Nuanced, uncomfortable, bold and powerful, and as riveting as it is disturbing, My Dark Vanessa goes straight to the heart of some of the most complex issues of our age.
Firstly special thanks to Olivia Marsden at 4th Estate Books for inviting me to their incredible showcase event where I was lucky enough to hear author Kate Elizabeth Russell speak and pick up a proof of her debut fiction – My Dark Vanessa. You can read about the 4th Estate Event here. Despite the publication date being scheduled for March 2020 (pushed back from February) this book has been creating a real buzz on social media and has been a highly anticipated read of mine for some time.
And despite all the hype, this book totally lived up to all expectations for me. Exploring a teacher pupil relationship told in the present day and from 2000 when Vanessa moves to the exclusive boarding school where she meets Jacob Strane. Told in the first person voice of Vanessa this fictional story feels very authentic and real. There are aspects of this story that are difficult to read, disturbing and some of the sexual descriptions could be considered graphic. But I believe this is necessary to capture the voice of the 15 year Vanessa as she embarks on what she considers to be a major love affair.

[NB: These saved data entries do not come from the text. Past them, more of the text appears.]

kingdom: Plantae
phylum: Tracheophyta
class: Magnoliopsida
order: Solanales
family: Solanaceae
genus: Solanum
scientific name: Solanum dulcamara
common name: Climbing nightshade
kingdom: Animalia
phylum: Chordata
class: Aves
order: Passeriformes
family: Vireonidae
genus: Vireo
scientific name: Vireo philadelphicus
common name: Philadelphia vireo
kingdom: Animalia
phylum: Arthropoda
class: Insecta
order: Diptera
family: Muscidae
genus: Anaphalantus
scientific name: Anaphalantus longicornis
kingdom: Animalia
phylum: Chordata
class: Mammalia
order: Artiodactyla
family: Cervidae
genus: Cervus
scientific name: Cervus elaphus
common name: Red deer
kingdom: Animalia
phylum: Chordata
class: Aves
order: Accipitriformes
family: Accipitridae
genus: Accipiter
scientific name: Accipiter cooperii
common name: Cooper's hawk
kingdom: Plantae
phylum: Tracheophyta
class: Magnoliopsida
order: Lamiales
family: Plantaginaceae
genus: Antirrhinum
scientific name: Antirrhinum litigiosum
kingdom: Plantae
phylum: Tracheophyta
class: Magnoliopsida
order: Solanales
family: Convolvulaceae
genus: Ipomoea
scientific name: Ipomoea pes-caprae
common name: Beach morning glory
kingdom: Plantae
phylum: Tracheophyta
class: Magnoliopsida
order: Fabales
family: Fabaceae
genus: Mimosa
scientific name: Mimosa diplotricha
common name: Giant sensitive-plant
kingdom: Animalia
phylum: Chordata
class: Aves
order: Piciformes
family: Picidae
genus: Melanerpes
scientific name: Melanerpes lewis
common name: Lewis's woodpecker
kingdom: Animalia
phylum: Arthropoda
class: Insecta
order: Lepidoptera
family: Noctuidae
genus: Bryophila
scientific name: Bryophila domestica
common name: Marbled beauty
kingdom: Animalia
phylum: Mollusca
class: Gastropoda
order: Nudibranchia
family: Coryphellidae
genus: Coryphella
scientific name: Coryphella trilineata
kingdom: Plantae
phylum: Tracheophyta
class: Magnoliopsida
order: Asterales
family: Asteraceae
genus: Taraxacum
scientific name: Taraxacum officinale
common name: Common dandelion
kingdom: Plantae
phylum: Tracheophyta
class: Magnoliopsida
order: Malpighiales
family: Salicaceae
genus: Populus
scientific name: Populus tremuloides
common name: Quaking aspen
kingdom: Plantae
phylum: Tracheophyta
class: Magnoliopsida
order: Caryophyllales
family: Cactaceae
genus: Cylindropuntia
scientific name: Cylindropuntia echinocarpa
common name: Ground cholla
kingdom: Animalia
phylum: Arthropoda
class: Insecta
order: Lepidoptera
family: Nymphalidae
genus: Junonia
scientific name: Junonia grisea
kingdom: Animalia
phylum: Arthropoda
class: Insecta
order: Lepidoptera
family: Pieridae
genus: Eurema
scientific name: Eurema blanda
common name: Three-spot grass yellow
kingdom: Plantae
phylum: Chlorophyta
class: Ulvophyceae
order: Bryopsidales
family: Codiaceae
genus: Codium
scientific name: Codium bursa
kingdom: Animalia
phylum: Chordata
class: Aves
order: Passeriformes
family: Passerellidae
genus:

This story is extremely sensitively written and the author recognises the complexities of situations like this. What is clear is the power imbalance between teacher and pupil which makes this type of relationship problematic and at risk of abuse, regardless of age. What reads as more complex is Vanessa’s view of herself as a consenting equal in the relationship with Jacob. She is forced to question her position as she considers the possibility of other girls similar to herself and this raised questions about the uniqueness of her and the obvious question of paedophilia.
As for Jacob, well he was a well created character and not repulsive – for me he was a charismatic English Teacher who captivated and was captivated by Vanessa. But without spoiling anything there were aspects of this story that were difficult to read. The grooming process was cleverly documented and the subtle manipulations were very well scripted.
For me this book was incredible. Hard to put down and so well written. Thought provoking throughout and widely exploring situations where women come forward to speak out about sexual abuse against men in power, in positions of authority and in respected roles. The struggle to be believed and the reaction of the institution – in this case the school, but which seems in all situations to adopt an initial response to disbelieve the victim, to brush under the carpet and hope a difficult situation will go away. The sexuality of girls is a theme throughout and the book Lolita is referenced lots.
A definite to add to your 2020 reading list and a book I am expecting to hear a lot more about next year.
About the Author
Kate Elizabeth Russell was born and raised in eastern Maine. She holds a PhD in Creative Writing from the University of Kansas and an MFA from Indiana University. Her work has appeared in Hayden’s Ferry Review, Mid-American Review and Quarterly West, among other literary journals, and has been nominated for a Pushcart Prize. She currently lives in Madison, Wisconsin. This is her first novel.